Resume in Azure #01: Planning and Resource Requirements
I have taken on the A Cloud Guru challenge where I've got till the end of May to deploy a static website in Azure. The challenge is a great chance for me to build on the knowledge I have about Azure and apply other skill sets in planning and management. I felt treating this like a project would be fun, so I started with creating a plan for me to adhere to.
These blog posts are a part of a series of my notes and experience during this challenge. I will have a final and detailed blog post which will be used as part of my submission for the challenge.
First I reviewed the challenge page to fully understand the requirements, the advised steps and the expected final outcome of the challenge. I took this and put the details into a Trello board where I've created cards, collated resources and examples provided on the site, and checklists for me to make sure I meet all requirements.
I included in my Trello board the planning steps I am taking and where I think I might write a blog post on my progress.
At each step I will update the Trello card with further checklist items that needs to be included as part of the work that is being carried out. The board contains all the information I need to now start looking at what tools and resources I need to use.
Resources and Tools
The above image contains resources and tools I've identified initially to use as part of this challenge.
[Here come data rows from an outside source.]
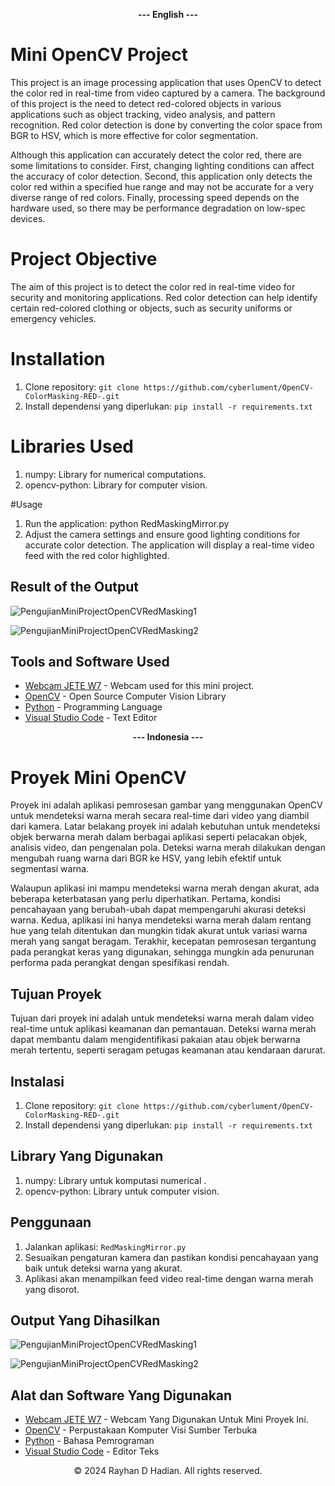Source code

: <p align="center">
  <b>--- English ---</b>
</p>

# Mini OpenCV Project
This project is an image processing application that uses OpenCV to detect the color red in real-time from video captured by a camera. The background of this project is the need to detect red-colored objects in various applications such as object tracking, video analysis, and pattern recognition. Red color detection is done by converting the color space from BGR to HSV, which is more effective for color segmentation.

Although this application can accurately detect the color red, there are some limitations to consider. First, changing lighting conditions can affect the accuracy of color detection. Second, this application only detects the color red within a specified hue range and may not be accurate for a very diverse range of red colors. Finally, processing speed depends on the hardware used, so there may be performance degradation on low-spec devices.

# Project Objective
The aim of this project is to detect the color red in real-time video for security and monitoring applications. Red color detection can help identify certain red-colored clothing or objects, such as security uniforms or emergency vehicles.

# Installation
1. Clone repository: `git clone https://github.com/cyberlument/OpenCV-ColorMasking-RED-.git`
2. Install dependensi yang diperlukan: `pip install -r requirements.txt`

# Libraries Used
1. numpy: Library for numerical computations.
2. opencv-python: Library for computer vision.

#Usage
1. Run the application: python RedMaskingMirror.py
2. Adjust the camera settings and ensure good lighting conditions for accurate color detection.
The application will display a real-time video feed with the red color highlighted.

## Result of the Output
![PengujianMiniProjectOpenCVRedMasking1](https://github.com/Cyberlument/OpenCV-ColorMasking-RED-/assets/101156094/10dce2f1-8940-496a-9804-6c3d258e39e9)

![PengujianMiniProjectOpenCVRedMasking2](https://github.com/Cyberlument/OpenCV-ColorMasking-RED-/assets/101156094/196a72d7-c6d1-490c-9094-53b5e05d977c)

## Tools and Software Used

- [Webcam JETE W7](https://jete.id/product/webcam-jete-w7-full-hd-1080px/) - Webcam used for this mini project.
- [OpenCV](https://opencv.org/) -  Open Source Computer Vision Library
- [Python](https://www.python.org/) - Programming Language
- [Visual Studio Code](https://code.visualstudio.com/) - Text Editor

<p align="center">
  <b>--- Indonesia ---</b>
</p>


# Proyek Mini OpenCV

Proyek ini adalah aplikasi pemrosesan gambar yang menggunakan OpenCV untuk mendeteksi warna merah secara real-time dari video yang diambil dari kamera. Latar belakang proyek ini adalah kebutuhan untuk mendeteksi objek berwarna merah dalam berbagai aplikasi seperti pelacakan objek, analisis video, dan pengenalan pola. Deteksi warna merah dilakukan dengan mengubah ruang warna dari BGR ke HSV, yang lebih efektif untuk segmentasi warna.

Walaupun aplikasi ini mampu mendeteksi warna merah dengan akurat, ada beberapa keterbatasan yang perlu diperhatikan. Pertama, kondisi pencahayaan yang berubah-ubah dapat mempengaruhi akurasi deteksi warna. Kedua, aplikasi ini hanya mendeteksi warna merah dalam rentang hue yang telah ditentukan dan mungkin tidak akurat untuk variasi warna merah yang sangat beragam. Terakhir, kecepatan pemrosesan tergantung pada perangkat keras yang digunakan, sehingga mungkin ada penurunan performa pada perangkat dengan spesifikasi rendah.

## Tujuan Proyek

Tujuan dari proyek ini adalah untuk mendeteksi warna merah dalam video real-time untuk aplikasi keamanan dan pemantauan. Deteksi warna merah dapat membantu dalam mengidentifikasi pakaian atau objek berwarna merah tertentu, seperti seragam petugas keamanan atau kendaraan darurat.

## Instalasi

1. Clone repository: `git clone https://github.com/cyberlument/OpenCV-ColorMasking-RED-.git`
2. Install dependensi yang diperlukan: `pip install -r requirements.txt`

## Library Yang Digunakan

1. numpy: Library untuk komputasi numerical .
2. opencv-python: Library untuk computer vision.

## Penggunaan

1. Jalankan aplikasi: `RedMaskingMirror.py`
2. Sesuaikan pengaturan kamera dan pastikan kondisi pencahayaan yang baik untuk deteksi warna yang akurat.
3. Aplikasi akan menampilkan feed video real-time dengan warna merah yang disorot.

## Output Yang Dihasilkan
![PengujianMiniProjectOpenCVRedMasking1](https://github.com/Cyberlument/OpenCV-ColorMasking-RED-/assets/101156094/10dce2f1-8940-496a-9804-6c3d258e39e9)

![PengujianMiniProjectOpenCVRedMasking2](https://github.com/Cyberlument/OpenCV-ColorMasking-RED-/assets/101156094/196a72d7-c6d1-490c-9094-53b5e05d977c)

## Alat dan Software Yang Digunakan

- [Webcam JETE W7](https://jete.id/product/webcam-jete-w7-full-hd-1080px/) - Webcam Yang Digunakan Untuk Mini Proyek Ini.
- [OpenCV](https://opencv.org/) - Perpustakaan Komputer Visi Sumber Terbuka
- [Python](https://www.python.org/) - Bahasa Pemrograman
- [Visual Studio Code](https://code.visualstudio.com/) - Editor Teks

<p align="center">
  &copy; 2024 Rayhan D Hadian. All rights reserved.
</p>
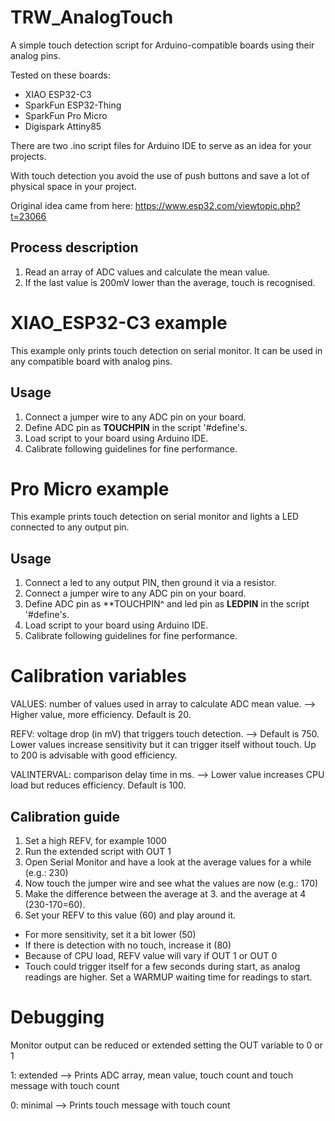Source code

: # TRW_AnalogTouch

A simple touch detection script for Arduino-compatible boards using their analog pins.

Tested on these boards:
 - XIAO ESP32-C3
 - SparkFun ESP32-Thing
 - SparkFun Pro Micro
 - Digispark Attiny85

There are two .ino script files for Arduino IDE to serve as an idea for your projects.

With touch detection you avoid the use of push buttons and save a lot of physical space in your project.

Original idea came from here:
https://www.esp32.com/viewtopic.php?t=23066

## Process description
1. Read an array of ADC values and calculate the mean value.
2. If the last value is 200mV lower than the average, touch is recognised.

# XIAO_ESP32-C3 example

This example only prints touch detection on serial monitor.
It can be used in any compatible board with analog pins.

## Usage
1. Connect a jumper wire to any ADC pin on your board.
2. Define ADC pin as **TOUCHPIN** in the script '#define's.
3. Load script to your board using Arduino IDE.
4. Calibrate following guidelines for fine performance.

# Pro Micro example

This example prints touch detection on serial monitor and lights a LED connected to any output pin.

## Usage
1. Connect a led to any output PIN, then ground it via a resistor.
2. Connect a jumper wire to any ADC pin on your board.
3. Define ADC pin as **TOUCHPIN^ and led pin as **LEDPIN** in the script '#define's.
4. Load script to your board using Arduino IDE.
5. Calibrate following guidelines for fine performance.


# Calibration variables

VALUES: number of values used in array to calculate ADC mean value.
  --> Higher value, more efficiency. Default is 20.

REFV: voltage drop (in mV) that triggers touch detection.
  --> Default is 750. Lower values increase sensitivity but it can trigger itself without touch. Up to 200 is advisable with good efficiency. 

VALINTERVAL: comparison delay time in ms.
  --> Lower value increases CPU load but reduces efficiency. Default is 100.

## Calibration guide
1. Set a high REFV, for example 1000
2. Run the extended script with OUT 1
3. Open Serial Monitor and have a look at the average values for a while (e.g.: 230)
4. Now touch the jumper wire and see what the values are now (e.g.: 170)
5. Make the difference between the average at 3. and the average at 4 (230-170=60).
6. Set your REFV to this value (60) and play around it.
- For more sensitivity, set it a bit lower (50)
- If there is detection with no touch, increase it (80)
- Because of CPU load, REFV value will vary if OUT 1 or OUT 0
- Touch could trigger itself for a few seconds during start, as analog readings are higher. Set a WARMUP waiting time for readings to start.

# Debugging

Monitor output can be reduced or extended setting the OUT variable to 0 or 1

1: extended --> Prints ADC array, mean value, touch count and touch message with touch count

0: minimal  --> Prints touch message with touch count
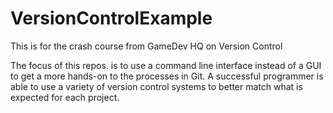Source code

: # VersionControlExample
This is for the crash course from GameDev HQ on Version Control

   The focus of this repos. is to use a command line interface instead of a GUI to get a more hands-on to the processes in Git. A successful programmer is able to use a variety of version control systems to better match what is expected for each project. 
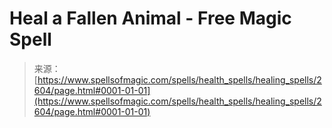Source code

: <!--yml
category: 未分类
date: 2024-06-12 18:36:19
-->

# Heal a Fallen Animal - Free Magic Spell

> 来源：[https://www.spellsofmagic.com/spells/health_spells/healing_spells/2604/page.html#0001-01-01](https://www.spellsofmagic.com/spells/health_spells/healing_spells/2604/page.html#0001-01-01)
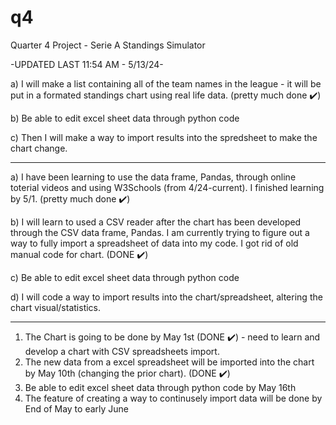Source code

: # q4
Quarter 4 Project - Serie A Standings Simulator

-UPDATED LAST 11:54 AM - 5/13/24-


a) I will make a list containing all of the team names in the league - it will be put in a formated standings chart using real life data. (pretty much done ✔️)

b) Be able to edit excel sheet data through python code

c) Then I will make a way to import results into the spredsheet to make the chart change.

---

a) I have been learning to use the data frame, Pandas, through online toterial videos and using W3Schools (from 4/24-current). I finished learning by 5/1. (pretty much done ✔️) 

b) I will learn to used a CSV reader after the chart has been developed through the CSV data frame, Pandas. I am currently trying to figure out a way to fully import a spreadsheet of data into my code. I got rid of old manual code for chart. (DONE ✔️)

c) Be able to edit excel sheet data through python code

d) I will code a way to import results into the chart/spreadsheet, altering the chart visual/statistics.

---

1. The Chart is going to be done by May 1st (DONE ✔️) - need to learn and develop a chart with CSV spreadsheets import. 
2. The new data from a excel spreadsheet will be imported into the chart by May 10th (changing the prior chart). (DONE ✔️)
3. Be able to edit excel sheet data through python code by May 16th
4. The feature of creating a way to continusely import data will be done by End of May to early June




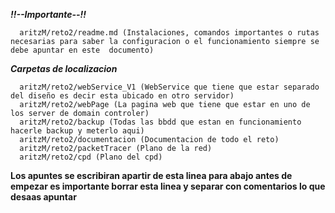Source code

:  ***!!--Importante--!!***
  
      aritzM/reto2/readme.md (Instalaciones, comandos importantes o rutas necesarias para saber la configuracion o el funcionamiento siempre se debe apuntar en este  documento)


  ***Carpetas de localizacion***
  
      aritzM/reto2/webService_V1 (WebService que tiene que estar separado del diseño es decir esta ubicado en otro servidor)
      aritzM/reto2/webPage (La pagina web que tiene que estar en uno de los server de domain controler)
      aritzM/reto2/backup (Todas las bbdd que estan en funcionamiento hacerle backup y meterlo aqui)
      aritzM/reto2/documentacion (Documentacion de todo el reto)
      aritzM/reto2/packetTracer (Plano de la red)
      aritzM/reto2/cpd (Plano del cpd)





**Los apuntes se escribiran apartir de esta linea para abajo antes de empezar es importante borrar esta linea y separar con comentarios lo que desaas apuntar**
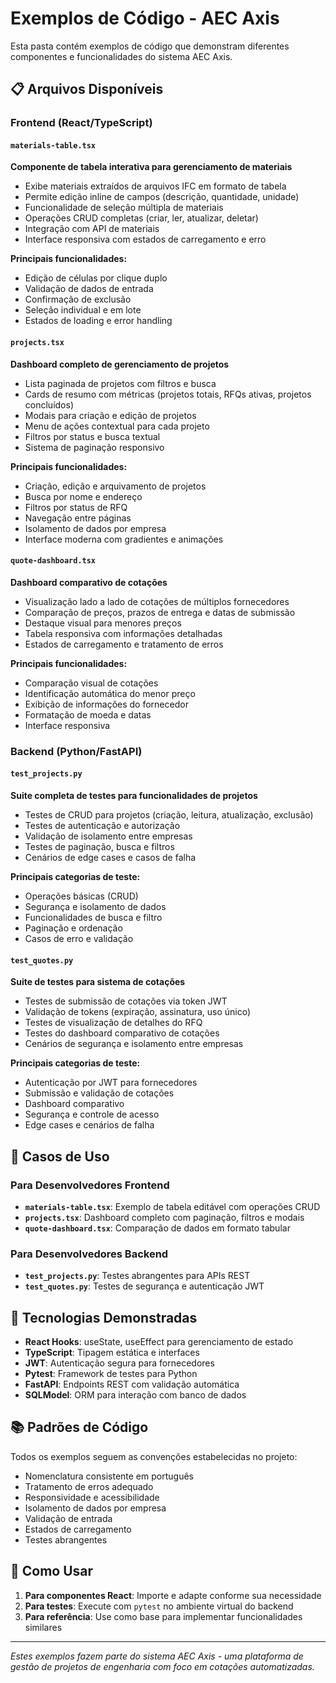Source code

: # Exemplos de Código - AEC Axis

Esta pasta contém exemplos de código que demonstram diferentes componentes e funcionalidades do sistema AEC Axis.

## 📋 Arquivos Disponíveis

### Frontend (React/TypeScript)

#### `materials-table.tsx`
**Componente de tabela interativa para gerenciamento de materiais**
- Exibe materiais extraídos de arquivos IFC em formato de tabela
- Permite edição inline de campos (descrição, quantidade, unidade)
- Funcionalidade de seleção múltipla de materiais
- Operações CRUD completas (criar, ler, atualizar, deletar)
- Integração com API de materiais
- Interface responsiva com estados de carregamento e erro

**Principais funcionalidades:**
- Edição de células por clique duplo
- Validação de dados de entrada
- Confirmação de exclusão
- Seleção individual e em lote
- Estados de loading e error handling

#### `projects.tsx`
**Dashboard completo de gerenciamento de projetos**
- Lista paginada de projetos com filtros e busca
- Cards de resumo com métricas (projetos totais, RFQs ativas, projetos concluídos)
- Modais para criação e edição de projetos
- Menu de ações contextual para cada projeto
- Filtros por status e busca textual
- Sistema de paginação responsivo

**Principais funcionalidades:**
- Criação, edição e arquivamento de projetos
- Busca por nome e endereço
- Filtros por status de RFQ
- Navegação entre páginas
- Isolamento de dados por empresa
- Interface moderna com gradientes e animações

#### `quote-dashboard.tsx`
**Dashboard comparativo de cotações**
- Visualização lado a lado de cotações de múltiplos fornecedores
- Comparação de preços, prazos de entrega e datas de submissão
- Destaque visual para menores preços
- Tabela responsiva com informações detalhadas
- Estados de carregamento e tratamento de erros

**Principais funcionalidades:**
- Comparação visual de cotações
- Identificação automática do menor preço
- Exibição de informações do fornecedor
- Formatação de moeda e datas
- Interface responsiva

### Backend (Python/FastAPI)

#### `test_projects.py`
**Suite completa de testes para funcionalidades de projetos**
- Testes de CRUD para projetos (criação, leitura, atualização, exclusão)
- Testes de autenticação e autorização
- Validação de isolamento entre empresas
- Testes de paginação, busca e filtros
- Cenários de edge cases e casos de falha

**Principais categorias de teste:**
- Operações básicas (CRUD)
- Segurança e isolamento de dados
- Funcionalidades de busca e filtro
- Paginação e ordenação
- Casos de erro e validação

#### `test_quotes.py`
**Suite de testes para sistema de cotações**
- Testes de submissão de cotações via token JWT
- Validação de tokens (expiração, assinatura, uso único)
- Testes de visualização de detalhes do RFQ
- Testes do dashboard comparativo de cotações
- Cenários de segurança e isolamento entre empresas

**Principais categorias de teste:**
- Autenticação por JWT para fornecedores
- Submissão e validação de cotações
- Dashboard comparativo
- Segurança e controle de acesso
- Edge cases e cenários de falha

## 🎯 Casos de Uso

### Para Desenvolvedores Frontend
- **`materials-table.tsx`**: Exemplo de tabela editável com operações CRUD
- **`projects.tsx`**: Dashboard completo com paginação, filtros e modais
- **`quote-dashboard.tsx`**: Comparação de dados em formato tabular

### Para Desenvolvedores Backend
- **`test_projects.py`**: Testes abrangentes para APIs REST
- **`test_quotes.py`**: Testes de segurança e autenticação JWT

## 🔧 Tecnologias Demonstradas

- **React Hooks**: useState, useEffect para gerenciamento de estado
- **TypeScript**: Tipagem estática e interfaces
- **JWT**: Autenticação segura para fornecedores
- **Pytest**: Framework de testes para Python
- **FastAPI**: Endpoints REST com validação automática
- **SQLModel**: ORM para interação com banco de dados

## 📚 Padrões de Código

Todos os exemplos seguem as convenções estabelecidas no projeto:
- Nomenclatura consistente em português
- Tratamento de erros adequado
- Responsividade e acessibilidade
- Isolamento de dados por empresa
- Validação de entrada
- Estados de carregamento
- Testes abrangentes

## 🚀 Como Usar

1. **Para componentes React**: Importe e adapte conforme sua necessidade
2. **Para testes**: Execute com `pytest` no ambiente virtual do backend
3. **Para referência**: Use como base para implementar funcionalidades similares

---

*Estes exemplos fazem parte do sistema AEC Axis - uma plataforma de gestão de projetos de engenharia com foco em cotações automatizadas.*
I would imagine this will change during each stage I work through as part of the challenge as I will notice missing resources, alternatives or a need to increase the tooling I want to use.
At this early stage, I know I want to add additional resources than what the challenge has detailed. These resources are to apply some sort of security to my environment and cost management so I know how much I want to spend. I have listed the above resources and what the intention I have in their use for this project.
VS (Visual Studio) Code - I will use this to write the code for both web app and IaC (Infrastructure as Code). I will be able to commit changes to the repository from this tool also.
Terraform - My intention is to use Terraform to configure all the infrastructure components. The tool has many features that will become useful to maintain my Azure resources.
AZ CLI - This tool will be used to interact with the resources I create in Azure. I will use this to confirm resource creation and check the status of them.
Git Repo - I will have one repository which will contain both app code and IaC. I will organise a folder structure so there is a split between the two.
GitHub Actions - This will be my CI/CD (Continuous Integration / Deployment) tool. I will use this to monitor repository changes to then automate the deployment of changes to the environment and app. I will also create a separate Action to run Static Code Analyses to detect any vulnerabilities or code violation.
Hosted Agent - When deploying code, software is required to build or deploy. GitHub provides Hosted Agents so a clean VM is made available for you to install software, do what you need on it and destroyed immediately afterwards.
Note: I should be able to build all Azure resources using Terraform
Resource Group - I will initially need to create a resource group (I will need to activate a subscription first).
Storage Account - This will contain two Blobs, one for the web code and the other will contain the Terraform state file (I might have to consider separation for security purposes but will address when I get to creation)
Cosmos DB - I will use this type of database for the visitor counter (needed as part of the challenge).
Function App - This will also be used as part of the visitor counter.
Key Vault - I am intending to use this for all my secret/sensitive information I need to access as part of GitHub Actions. Currently in preview but intend to initially use it as part of this project.
Content Delivery Network (CDN) - This will be used to map my custom domain and enable HTTPS for the URL.
Security Center - I will look at enabling additional Security Center features after reviewing costs to increase the security of some of the resources (such as Storage Account)
Cost Management - As part of cost management, I will use this to analyse the resources I deploy, create budgets and forecasts, and configure alerts so I am contacted actively if cost rises.
I have an initial plan and understanding of resources and tools I need to use, now I can proceed to step 1 of the challenge where I'll be deploying the repository in GitHub.